* _Given exercise_
Copy the records word for word from the beginning through the line containing "Number of spray bottles: 42", including that line, and leave the pictures out.

━━━━━ Dataset

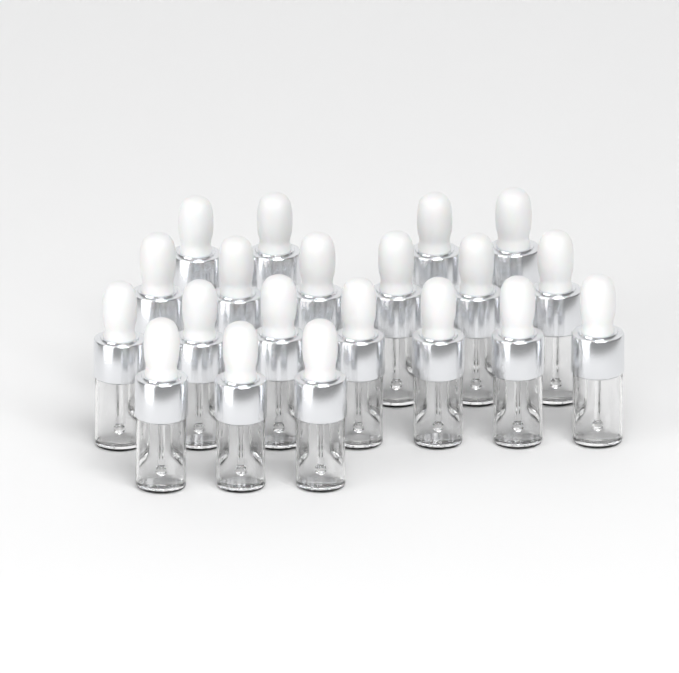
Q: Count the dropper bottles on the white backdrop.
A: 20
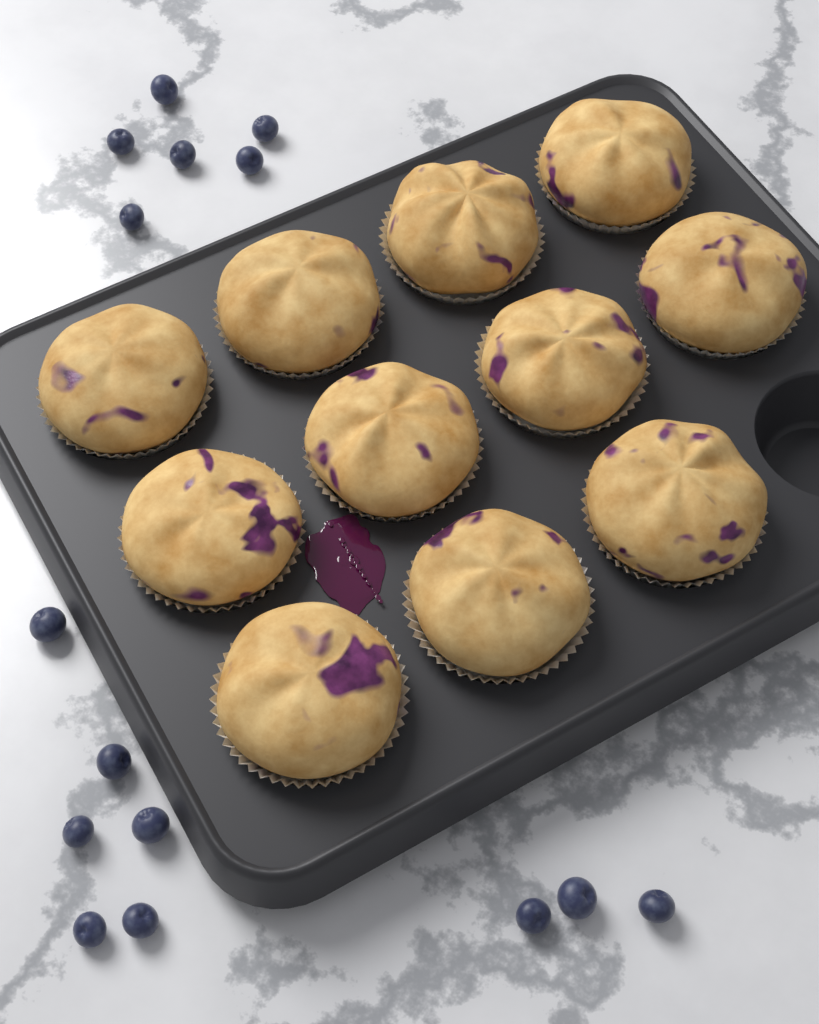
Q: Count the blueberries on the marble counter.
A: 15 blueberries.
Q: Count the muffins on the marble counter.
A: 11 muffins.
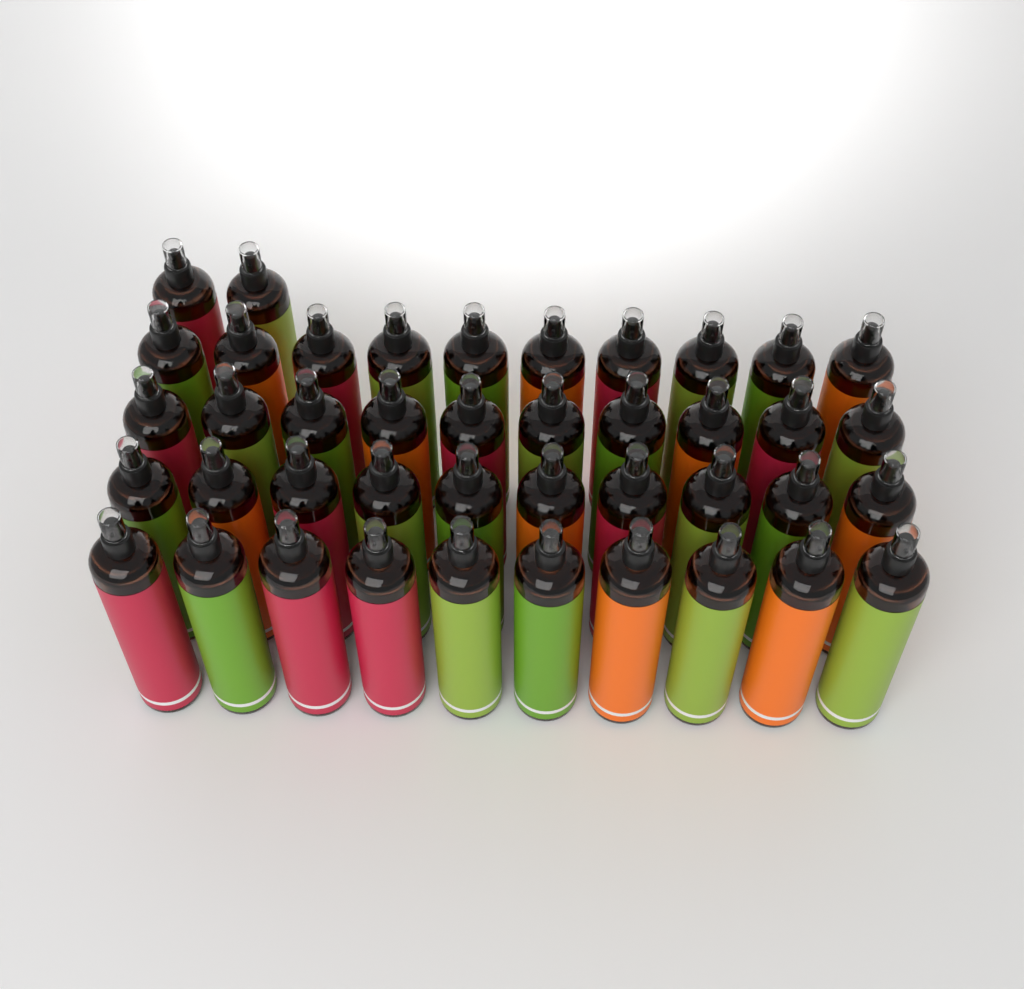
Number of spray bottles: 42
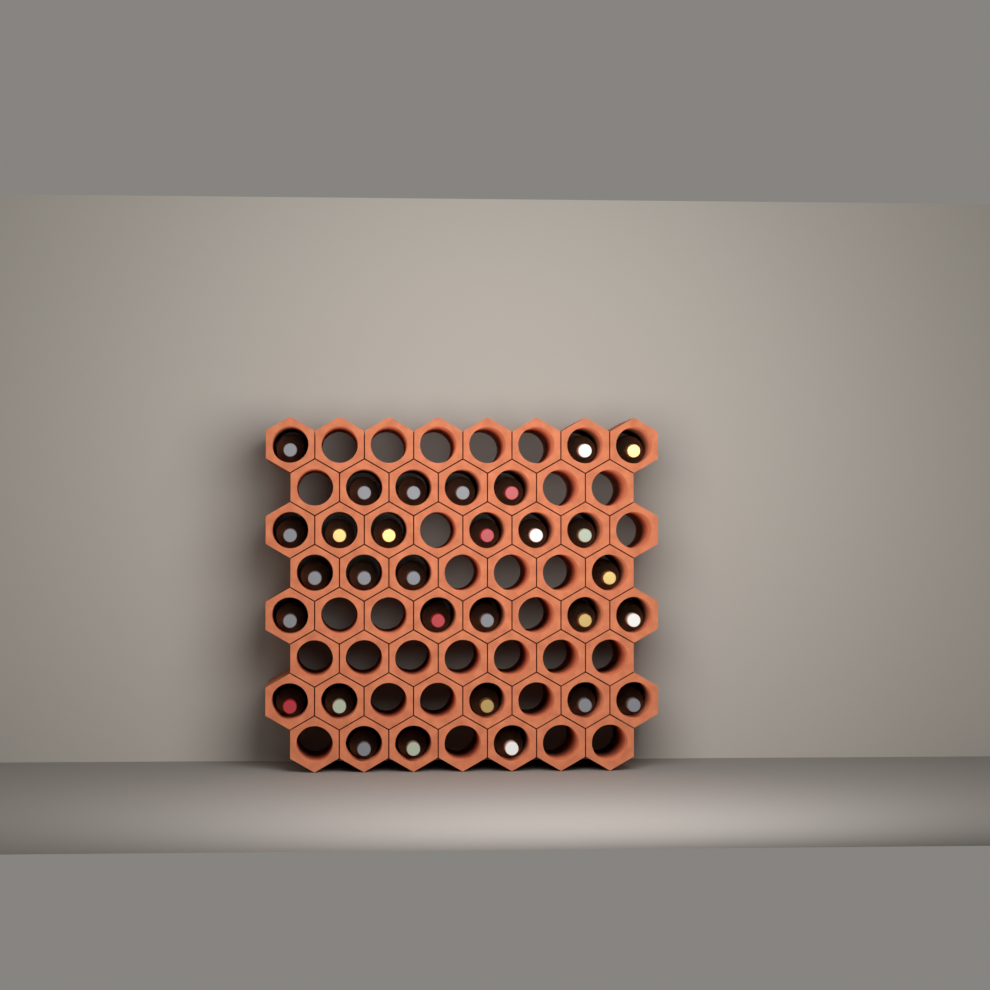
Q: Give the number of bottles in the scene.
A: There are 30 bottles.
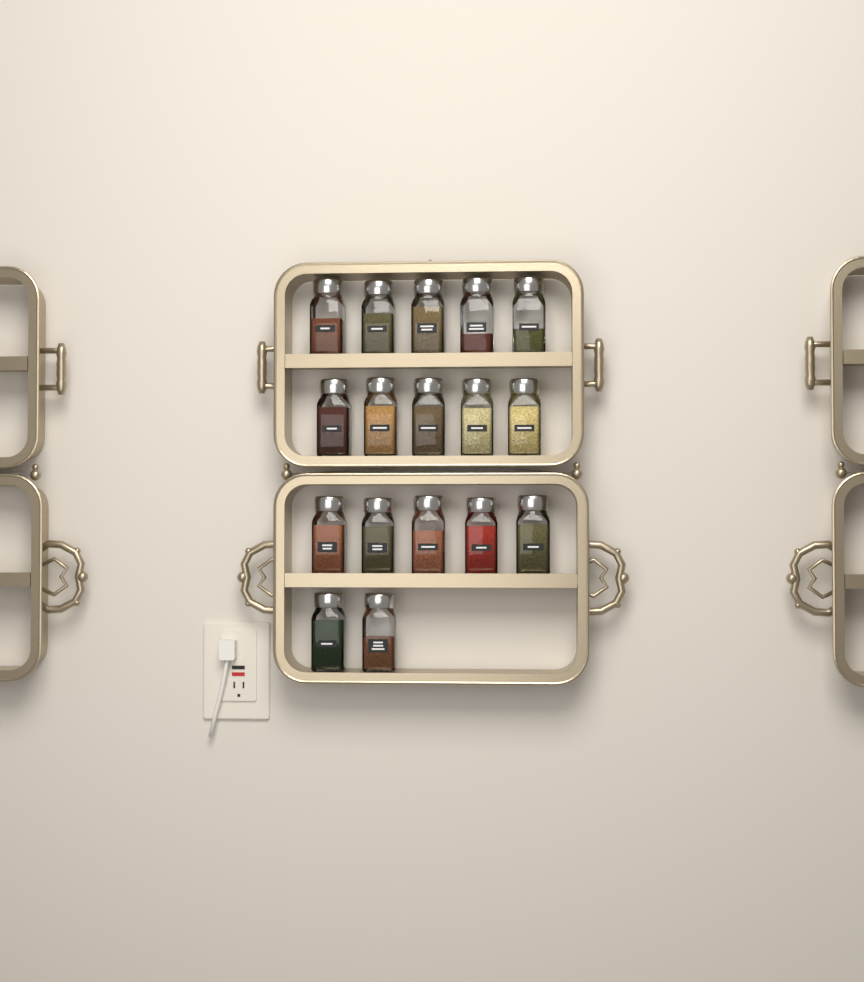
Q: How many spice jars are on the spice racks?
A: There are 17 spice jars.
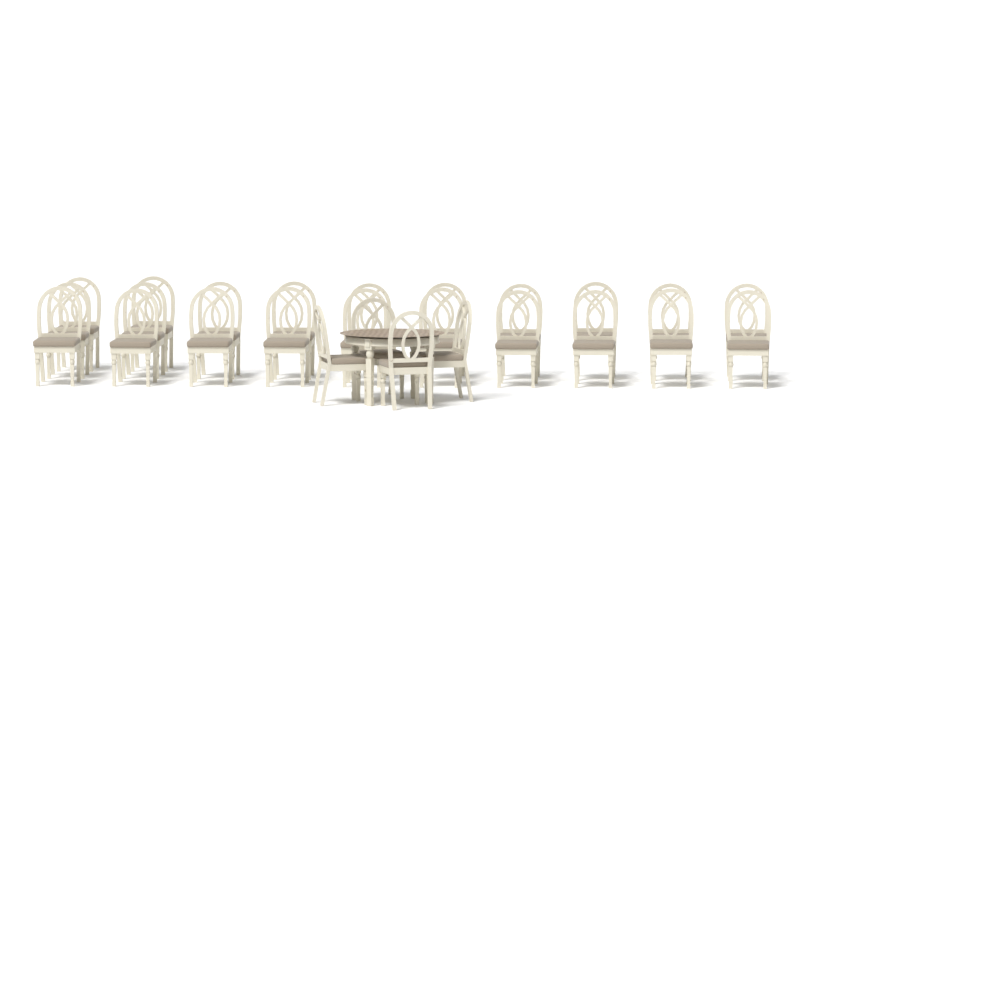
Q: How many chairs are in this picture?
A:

━━━━━━━━━━

* _Answer to this task_
Q: Count the dropper bottles on the white backdrop.
A: 20
Q: Count the blueberries on the marble counter.
A: 15 blueberries.
Q: Count the muffins on the marble counter.
A: 11 muffins.
Number of spray bottles: 42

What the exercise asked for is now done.